Another important observation in these studies was that even though IL-23 was essential for local tissue inflammation in the intestine, it was not required for systemic inflammatory responses. This was clearly shown in the T cell transfer model of disease in which, even though colitis was highly attenuated in p19
−/−RAG
−/− mice, there was no inhibition of splenomegaly or in development of inflammatory foci in the liver. This suggests that IL-23 may be especially important for inflammatory responses within peripheral tissues, which is consistent with previous experimental observations in models of autoimmune inflammation in the brain (
11) and joints (
13) and in inflammation induced by bacterial pathogens in the lung (
52) and intestine (
21). Together with our results, these studies are consistent with the hypothesis that the natural function of IL-23 in host defense may be in coordinating inflammatory responses against bacterial infection in peripheral tissues, but that dysregulated expression of IL-23 may promote harmful immune pathology in these sites. This is consistent with the expression profile of IL-23 in
Hh+ RAG
−/− mice, where up-regulated IL-23 was present only in the cecum and colon but not in peripheral lymphoid tissues. Our findings that splenomegaly and liver inflammation in
Hh+ RAG
−/− mice were also attenuated after treatment with anti-p19 may reflect the sequential activation of local and systemic inflammatory responses in this model. In this case, we postulate that disease follows an “outside-in” sequence by which infection with the bacteria triggers local inflammation in the intestine, resulting in increased host cytokines and bacterial proinflammatory molecules reaching the systemic circulation.

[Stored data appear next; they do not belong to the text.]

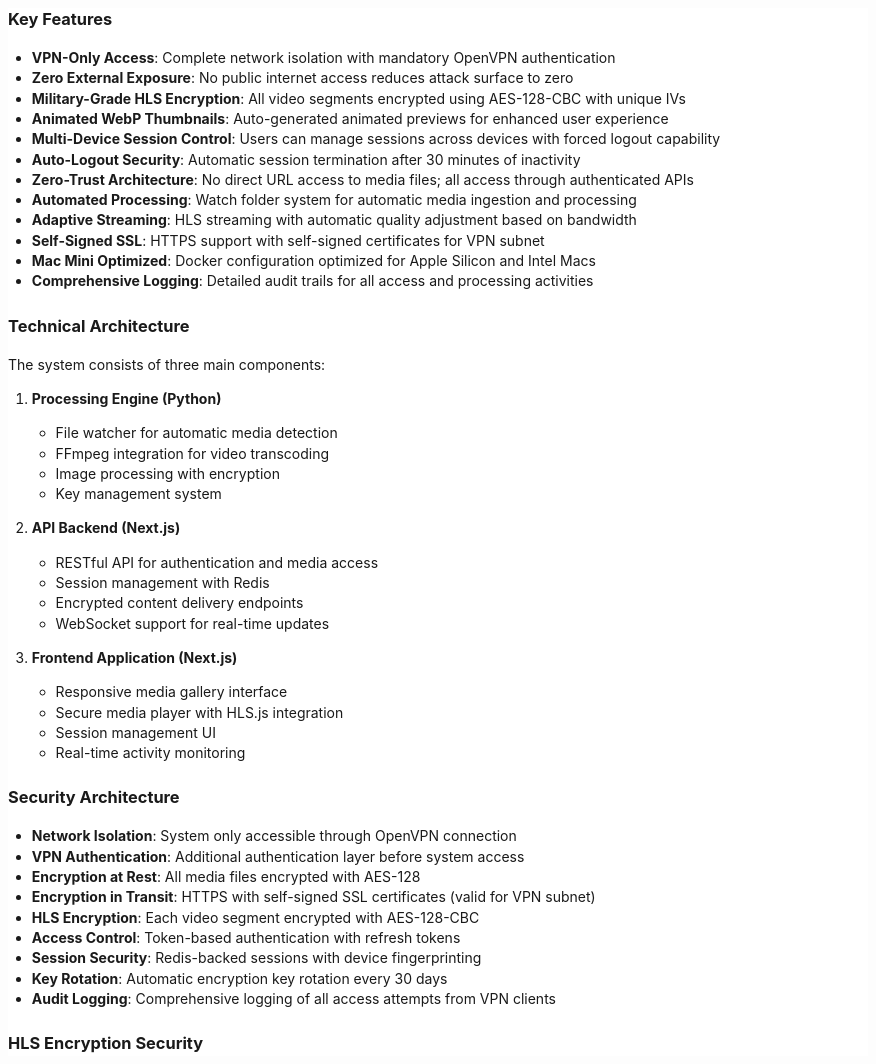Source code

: ### Key Features

- **VPN-Only Access**: Complete network isolation with mandatory OpenVPN authentication
- **Zero External Exposure**: No public internet access reduces attack surface to zero
- **Military-Grade HLS Encryption**: All video segments encrypted using AES-128-CBC with unique IVs
- **Animated WebP Thumbnails**: Auto-generated animated previews for enhanced user experience
- **Multi-Device Session Control**: Users can manage sessions across devices with forced logout capability
- **Auto-Logout Security**: Automatic session termination after 30 minutes of inactivity
- **Zero-Trust Architecture**: No direct URL access to media files; all access through authenticated APIs
- **Automated Processing**: Watch folder system for automatic media ingestion and processing
- **Adaptive Streaming**: HLS streaming with automatic quality adjustment based on bandwidth
- **Self-Signed SSL**: HTTPS support with self-signed certificates for VPN subnet
- **Mac Mini Optimized**: Docker configuration optimized for Apple Silicon and Intel Macs
- **Comprehensive Logging**: Detailed audit trails for all access and processing activities

### Technical Architecture

The system consists of three main components:

1. **Processing Engine (Python)**
   - File watcher for automatic media detection
   - FFmpeg integration for video transcoding
   - Image processing with encryption
   - Key management system
   
2. **API Backend (Next.js)**
   - RESTful API for authentication and media access
   - Session management with Redis
   - Encrypted content delivery endpoints
   - WebSocket support for real-time updates
   
3. **Frontend Application (Next.js)**
   - Responsive media gallery interface
   - Secure media player with HLS.js integration
   - Session management UI
   - Real-time activity monitoring

### Security Architecture

- **Network Isolation**: System only accessible through OpenVPN connection
- **VPN Authentication**: Additional authentication layer before system access
- **Encryption at Rest**: All media files encrypted with AES-128
- **Encryption in Transit**: HTTPS with self-signed SSL certificates (valid for VPN subnet)
- **HLS Encryption**: Each video segment encrypted with AES-128-CBC
- **Access Control**: Token-based authentication with refresh tokens
- **Session Security**: Redis-backed sessions with device fingerprinting
- **Key Rotation**: Automatic encryption key rotation every 30 days
- **Audit Logging**: Comprehensive logging of all access attempts from VPN clients

### HLS Encryption Security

These in turn feed the systemic cytokine cascade that drives splenomegaly and liver pathology; therefore, preventing the initial inflammation in the intestine also shuts down the downstream systemic sequelae. In contrast, the T cell transfer model may represent an “inside-out” sequence in which naive T cell reconstitution is followed by a rapid T cell expansion in systemic lymphoid tissues. In the absence of T reg cells, this expansion proceeds in a dysregulated manner, allowing the excessive accumulation of both autoaggressive T cells that can mediate systemic inflammatory responses as well as bacterially reactive T cells that mediate intestinal inflammation. In this case, although IL-23 deficiency prevents the bacterially reactive T cells from causing colitis, it does not inhibit systemic T cell expansion and associated inflammation.
One additional point to note is that even though IL-23 is clearly a central mediator of intestinal inflammation, there may be additional IL-23–independent inflammatory pathways that also contribute to disease. This hypothesis is supported by our findings that although highly attenuated, some mild inflammation persisted in the anti-p19–treated
Hh+ 129RAG
−/− mice, mainly in the cecum, where the highest levels of
H. hepaticus colonization occur (
30). This indicates that pathogenic bacteria can also activate alternative innate immune mechanisms that synergize with IL-23 to drive severe pathology. It is clear that excessive immune responses of almost any variety, Th1 cell, Th2 cell, or innate immunity, can mediate intestinal inflammation (
1,
2).
The increasing clinical use of biological therapies such as infliximab (anti–TNF-α) in human IBD illustrates the potential benefits that may be derived through molecular analysis of immune pathogenesis. However, the long-term effects of such therapies are still unknown and, given the essential role of TNF-α in host defense, concerns have been voiced over possible increased incidences of infections, such as
Mycobacteria, or tumors (
53). Although some encouraging results have been obtained in initial clinical trials of anti–IL-12p40 in CD (
9), the central role of IL-12 in resistance against many pathogenic infections (
54) suggests that long-term administration may similarly depress systemic immune function. Agents that target IL-23 may have the advantage of selectively decreasing local immune responses in afflicted tissues while sparing systemic immune protective mechanisms, a highly desirable property for efficient therapeutic agents for IBD.